Many advances in technology have resulted in changes within the health-care delivery system. The introduction and spread of telehealth, sometimes called e-health or m-health (mobile health), has enabled patients to access health-care services remotely, though personal computers, tablets, or smartphones, rather than in person. Telehealth has been exceptionally helpful in remote areas where access to health-care facilities is limited. Goals of telehealth include

  • facilitating patients’ self-management of their care
  • improving communication and coordination of care among all members of the health-care team
  • keeping people safe from infectious diseases such as COVID-19
  • making access to health care easier for those with limited mobility or transportation
  • offering primary care and specialist care simultaneously (e.g., through an online conference call or meeting)

Additionally, through a range of innovations such as remote monitoring, patient portals, personal health apps, and accessible personal health records, technology has brought about much-needed changes in the health delivery system to improve patient outcomes (Nursing informatics n.d.). Rapid, reliable communication is one of the most important aspects contributing to patient safety, and the aforementioned innovations have greatly improved turnaround times for physician orders and enabled everyone on the care team to access EHRs more quickly, resulting in reduced medical errors, fewer delays to patient care, and lower costs of health care.

Triple-Aim Initiative

The IHI has developed a framework intended to optimize the performance of health-care delivery systems by pursuing three dimensions simultaneously: (1) improving the patient experience of care, (2) improving the health of the population, and (3) improving health equity by reducing the per capita cost of health care.

IHI calls this initiative “Triple Aim.” Triple Aim recognizes that chronic health problems resulting from an aging population with increased longevity have become a global challenge and created new demands on medical and social services.

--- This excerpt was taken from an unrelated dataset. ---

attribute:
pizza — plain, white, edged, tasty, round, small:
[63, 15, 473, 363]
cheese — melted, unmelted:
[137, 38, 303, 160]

Though it broadly focuses on health at the community level, Triple Aim requires systemic, ambitious improvement at all levels of the system (IHI, n.d.).

The IHI believes communities and organizations that successfully implement Triple Aim will have healthier populations because they will identify problems and solutions upstream, before they require acute health-care services; this will alleviate the need for complex care coordination and decrease the burden of illness. Furthermore, stabilizing or even reducing the per capita cost of care will allow private providers to be more competitive, relieving the pressure on publicly funded health-care budgets and giving communities greater flexibility to invest in SDOH such as schools and the environments where people live and work.